━━━━━ MATERIAL PROVIDED
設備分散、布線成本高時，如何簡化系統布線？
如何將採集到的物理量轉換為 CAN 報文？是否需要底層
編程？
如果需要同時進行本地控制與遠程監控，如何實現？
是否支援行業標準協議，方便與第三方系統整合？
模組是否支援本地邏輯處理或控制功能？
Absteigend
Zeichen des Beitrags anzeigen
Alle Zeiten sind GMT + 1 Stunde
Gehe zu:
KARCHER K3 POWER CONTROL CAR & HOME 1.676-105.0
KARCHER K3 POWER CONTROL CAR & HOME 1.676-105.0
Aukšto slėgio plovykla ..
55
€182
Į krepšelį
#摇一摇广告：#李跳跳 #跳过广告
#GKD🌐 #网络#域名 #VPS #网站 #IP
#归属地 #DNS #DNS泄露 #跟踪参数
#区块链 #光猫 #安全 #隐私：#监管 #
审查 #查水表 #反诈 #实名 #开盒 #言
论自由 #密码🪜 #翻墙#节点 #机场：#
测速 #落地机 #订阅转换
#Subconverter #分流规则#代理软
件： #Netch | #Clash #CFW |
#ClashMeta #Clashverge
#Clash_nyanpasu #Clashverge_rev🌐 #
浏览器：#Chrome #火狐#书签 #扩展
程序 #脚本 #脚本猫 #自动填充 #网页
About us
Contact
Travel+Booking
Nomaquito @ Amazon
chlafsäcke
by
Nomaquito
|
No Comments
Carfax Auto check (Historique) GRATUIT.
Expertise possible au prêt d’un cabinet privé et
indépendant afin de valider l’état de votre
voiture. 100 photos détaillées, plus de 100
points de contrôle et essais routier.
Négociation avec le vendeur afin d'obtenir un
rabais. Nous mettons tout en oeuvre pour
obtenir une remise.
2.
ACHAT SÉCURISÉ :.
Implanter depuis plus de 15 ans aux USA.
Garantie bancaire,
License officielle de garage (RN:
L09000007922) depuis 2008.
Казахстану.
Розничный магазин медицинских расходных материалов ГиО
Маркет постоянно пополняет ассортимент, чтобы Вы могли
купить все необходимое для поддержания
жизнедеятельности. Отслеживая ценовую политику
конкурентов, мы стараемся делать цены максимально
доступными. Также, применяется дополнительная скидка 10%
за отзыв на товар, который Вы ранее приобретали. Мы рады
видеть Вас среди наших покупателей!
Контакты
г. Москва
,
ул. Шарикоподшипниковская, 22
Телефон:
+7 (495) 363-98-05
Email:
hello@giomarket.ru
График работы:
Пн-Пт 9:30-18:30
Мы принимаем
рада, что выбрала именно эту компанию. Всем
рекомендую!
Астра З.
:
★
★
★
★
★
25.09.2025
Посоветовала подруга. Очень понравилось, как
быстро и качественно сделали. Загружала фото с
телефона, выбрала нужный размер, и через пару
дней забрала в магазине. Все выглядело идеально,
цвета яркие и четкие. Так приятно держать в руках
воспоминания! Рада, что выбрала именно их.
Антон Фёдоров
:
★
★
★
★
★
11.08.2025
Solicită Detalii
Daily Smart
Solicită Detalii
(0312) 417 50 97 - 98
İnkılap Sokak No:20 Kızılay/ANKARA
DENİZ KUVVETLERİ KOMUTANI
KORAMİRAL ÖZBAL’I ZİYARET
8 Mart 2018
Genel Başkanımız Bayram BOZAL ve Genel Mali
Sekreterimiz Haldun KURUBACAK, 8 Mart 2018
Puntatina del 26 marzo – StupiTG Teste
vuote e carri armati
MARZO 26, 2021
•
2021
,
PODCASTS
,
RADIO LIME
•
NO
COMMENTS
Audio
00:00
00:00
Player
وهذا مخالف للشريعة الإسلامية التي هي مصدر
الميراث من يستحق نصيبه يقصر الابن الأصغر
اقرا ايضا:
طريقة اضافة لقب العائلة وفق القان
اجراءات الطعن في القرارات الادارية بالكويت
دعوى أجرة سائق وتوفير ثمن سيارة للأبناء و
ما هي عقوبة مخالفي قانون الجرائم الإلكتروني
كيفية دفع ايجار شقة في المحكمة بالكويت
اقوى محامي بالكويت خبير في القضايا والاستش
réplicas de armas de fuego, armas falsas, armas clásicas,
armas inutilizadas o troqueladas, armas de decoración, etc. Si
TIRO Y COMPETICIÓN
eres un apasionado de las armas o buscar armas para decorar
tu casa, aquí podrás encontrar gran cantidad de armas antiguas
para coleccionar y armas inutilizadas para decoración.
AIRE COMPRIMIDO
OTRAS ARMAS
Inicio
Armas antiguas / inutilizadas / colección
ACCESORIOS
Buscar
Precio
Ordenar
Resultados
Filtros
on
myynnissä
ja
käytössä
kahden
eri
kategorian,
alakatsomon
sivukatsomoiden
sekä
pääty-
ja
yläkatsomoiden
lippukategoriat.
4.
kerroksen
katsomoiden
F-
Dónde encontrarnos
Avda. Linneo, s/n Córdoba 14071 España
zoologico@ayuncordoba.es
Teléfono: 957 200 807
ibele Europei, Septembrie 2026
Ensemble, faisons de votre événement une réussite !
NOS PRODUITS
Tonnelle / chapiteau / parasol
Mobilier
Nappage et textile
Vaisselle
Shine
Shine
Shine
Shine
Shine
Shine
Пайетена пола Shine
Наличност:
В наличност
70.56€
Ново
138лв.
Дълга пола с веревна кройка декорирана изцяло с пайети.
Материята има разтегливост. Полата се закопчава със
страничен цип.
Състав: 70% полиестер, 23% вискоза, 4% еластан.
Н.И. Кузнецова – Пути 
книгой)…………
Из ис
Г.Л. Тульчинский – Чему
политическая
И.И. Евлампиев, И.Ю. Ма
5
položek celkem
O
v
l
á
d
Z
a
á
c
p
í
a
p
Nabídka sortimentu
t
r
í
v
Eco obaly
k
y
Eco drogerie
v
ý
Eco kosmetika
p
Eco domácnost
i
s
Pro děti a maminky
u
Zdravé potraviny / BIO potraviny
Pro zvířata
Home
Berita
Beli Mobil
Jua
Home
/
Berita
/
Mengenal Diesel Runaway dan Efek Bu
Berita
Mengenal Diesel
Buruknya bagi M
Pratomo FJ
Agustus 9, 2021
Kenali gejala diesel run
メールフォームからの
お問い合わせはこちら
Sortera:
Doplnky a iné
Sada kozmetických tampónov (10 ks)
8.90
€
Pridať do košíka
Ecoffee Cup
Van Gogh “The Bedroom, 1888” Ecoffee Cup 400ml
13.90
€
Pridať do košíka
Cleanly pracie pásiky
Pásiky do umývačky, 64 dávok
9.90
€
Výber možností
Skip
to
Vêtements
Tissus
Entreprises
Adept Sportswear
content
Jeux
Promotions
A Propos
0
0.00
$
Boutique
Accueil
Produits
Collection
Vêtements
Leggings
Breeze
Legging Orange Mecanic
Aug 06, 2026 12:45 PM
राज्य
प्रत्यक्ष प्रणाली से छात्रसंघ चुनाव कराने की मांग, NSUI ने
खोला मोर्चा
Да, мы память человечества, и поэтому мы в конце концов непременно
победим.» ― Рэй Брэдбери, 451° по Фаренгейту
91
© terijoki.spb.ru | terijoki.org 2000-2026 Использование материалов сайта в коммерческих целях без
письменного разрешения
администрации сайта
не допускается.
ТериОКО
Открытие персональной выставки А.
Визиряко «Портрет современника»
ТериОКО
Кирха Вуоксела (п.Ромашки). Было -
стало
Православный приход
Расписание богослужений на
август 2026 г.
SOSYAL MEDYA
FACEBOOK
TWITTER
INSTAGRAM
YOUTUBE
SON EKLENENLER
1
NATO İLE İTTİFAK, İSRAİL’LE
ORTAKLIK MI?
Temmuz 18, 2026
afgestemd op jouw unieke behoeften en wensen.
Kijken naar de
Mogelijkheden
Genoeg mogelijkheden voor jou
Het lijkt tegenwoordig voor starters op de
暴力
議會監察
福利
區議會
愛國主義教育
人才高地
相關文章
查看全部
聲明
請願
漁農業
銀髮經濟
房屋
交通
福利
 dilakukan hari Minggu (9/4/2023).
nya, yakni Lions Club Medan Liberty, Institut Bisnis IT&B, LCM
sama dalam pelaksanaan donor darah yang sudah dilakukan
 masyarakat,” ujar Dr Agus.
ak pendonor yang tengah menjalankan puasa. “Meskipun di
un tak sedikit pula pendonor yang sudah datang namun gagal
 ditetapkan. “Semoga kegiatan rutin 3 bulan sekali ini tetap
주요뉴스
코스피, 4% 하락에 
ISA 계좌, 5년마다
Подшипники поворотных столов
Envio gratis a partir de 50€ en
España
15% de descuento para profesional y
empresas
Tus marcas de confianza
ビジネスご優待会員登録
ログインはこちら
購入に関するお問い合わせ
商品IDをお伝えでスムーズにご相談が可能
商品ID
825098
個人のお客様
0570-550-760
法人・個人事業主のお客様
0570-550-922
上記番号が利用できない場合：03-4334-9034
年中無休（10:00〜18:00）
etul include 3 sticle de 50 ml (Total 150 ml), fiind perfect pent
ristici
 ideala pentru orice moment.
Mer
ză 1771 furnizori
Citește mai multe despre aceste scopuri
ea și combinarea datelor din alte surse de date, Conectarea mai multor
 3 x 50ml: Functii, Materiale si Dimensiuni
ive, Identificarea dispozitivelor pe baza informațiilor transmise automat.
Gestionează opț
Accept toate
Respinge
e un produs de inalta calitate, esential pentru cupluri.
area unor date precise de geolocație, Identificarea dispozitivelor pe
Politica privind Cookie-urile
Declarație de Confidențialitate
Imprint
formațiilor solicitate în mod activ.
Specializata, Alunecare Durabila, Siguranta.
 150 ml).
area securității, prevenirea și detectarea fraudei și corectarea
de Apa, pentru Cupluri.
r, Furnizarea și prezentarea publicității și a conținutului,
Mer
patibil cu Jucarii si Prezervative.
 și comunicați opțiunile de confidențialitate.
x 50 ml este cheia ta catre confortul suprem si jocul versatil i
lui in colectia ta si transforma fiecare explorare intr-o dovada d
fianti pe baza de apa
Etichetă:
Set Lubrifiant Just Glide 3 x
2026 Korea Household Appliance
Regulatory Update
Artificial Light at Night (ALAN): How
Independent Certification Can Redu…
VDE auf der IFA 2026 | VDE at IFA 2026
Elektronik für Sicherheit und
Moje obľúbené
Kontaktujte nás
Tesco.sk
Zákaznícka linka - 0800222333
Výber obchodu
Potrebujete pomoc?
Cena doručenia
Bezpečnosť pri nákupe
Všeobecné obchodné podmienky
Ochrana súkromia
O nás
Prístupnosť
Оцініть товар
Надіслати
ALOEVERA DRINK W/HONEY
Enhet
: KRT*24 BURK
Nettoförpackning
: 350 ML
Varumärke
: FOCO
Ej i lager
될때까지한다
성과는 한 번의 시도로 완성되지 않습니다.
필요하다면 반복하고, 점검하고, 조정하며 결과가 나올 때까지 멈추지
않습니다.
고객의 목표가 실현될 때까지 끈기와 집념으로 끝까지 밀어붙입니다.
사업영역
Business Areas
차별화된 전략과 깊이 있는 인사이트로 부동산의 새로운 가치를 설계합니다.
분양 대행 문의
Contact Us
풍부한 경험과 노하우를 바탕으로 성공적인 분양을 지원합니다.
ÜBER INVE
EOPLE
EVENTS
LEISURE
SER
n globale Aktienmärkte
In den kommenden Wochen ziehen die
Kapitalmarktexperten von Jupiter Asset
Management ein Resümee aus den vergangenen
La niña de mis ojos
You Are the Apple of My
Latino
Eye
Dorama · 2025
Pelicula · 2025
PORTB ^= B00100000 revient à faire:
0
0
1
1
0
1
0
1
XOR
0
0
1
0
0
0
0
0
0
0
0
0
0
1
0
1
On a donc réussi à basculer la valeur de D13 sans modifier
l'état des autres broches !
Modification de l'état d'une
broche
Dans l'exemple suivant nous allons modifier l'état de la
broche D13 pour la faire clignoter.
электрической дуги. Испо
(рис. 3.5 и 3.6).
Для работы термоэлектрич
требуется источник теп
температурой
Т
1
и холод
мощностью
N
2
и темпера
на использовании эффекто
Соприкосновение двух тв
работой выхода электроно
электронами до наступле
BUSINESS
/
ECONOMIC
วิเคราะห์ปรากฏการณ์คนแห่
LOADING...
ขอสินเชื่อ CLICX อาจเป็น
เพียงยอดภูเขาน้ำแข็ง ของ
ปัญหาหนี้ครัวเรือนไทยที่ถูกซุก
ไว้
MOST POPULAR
━━━━━━━━━━
▸ **ACTION ITEM**: Among the lines above, repeat exactly those from the line with "vuote e carri armati" to the line with "اقوى محامي بالكويت خبير في القضايا والاستش", counting both ends.

▸ **SOLUTION BELOW**:
vuote e carri armati
MARZO 26, 2021
•
2021
,
PODCASTS
,
RADIO LIME
•
NO
COMMENTS
Audio
00:00
00:00
Player
وهذا مخالف للشريعة الإسلامية التي هي مصدر
الميراث من يستحق نصيبه يقصر الابن الأصغر
اقرا ايضا:
طريقة اضافة لقب العائلة وفق القان
اجراءات الطعن في القرارات الادارية بالكويت
دعوى أجرة سائق وتوفير ثمن سيارة للأبناء و
ما هي عقوبة مخالفي قانون الجرائم الإلكتروني
كيفية دفع ايجار شقة في المحكمة بالكويت
اقوى محامي بالكويت خبير في القضايا والاستش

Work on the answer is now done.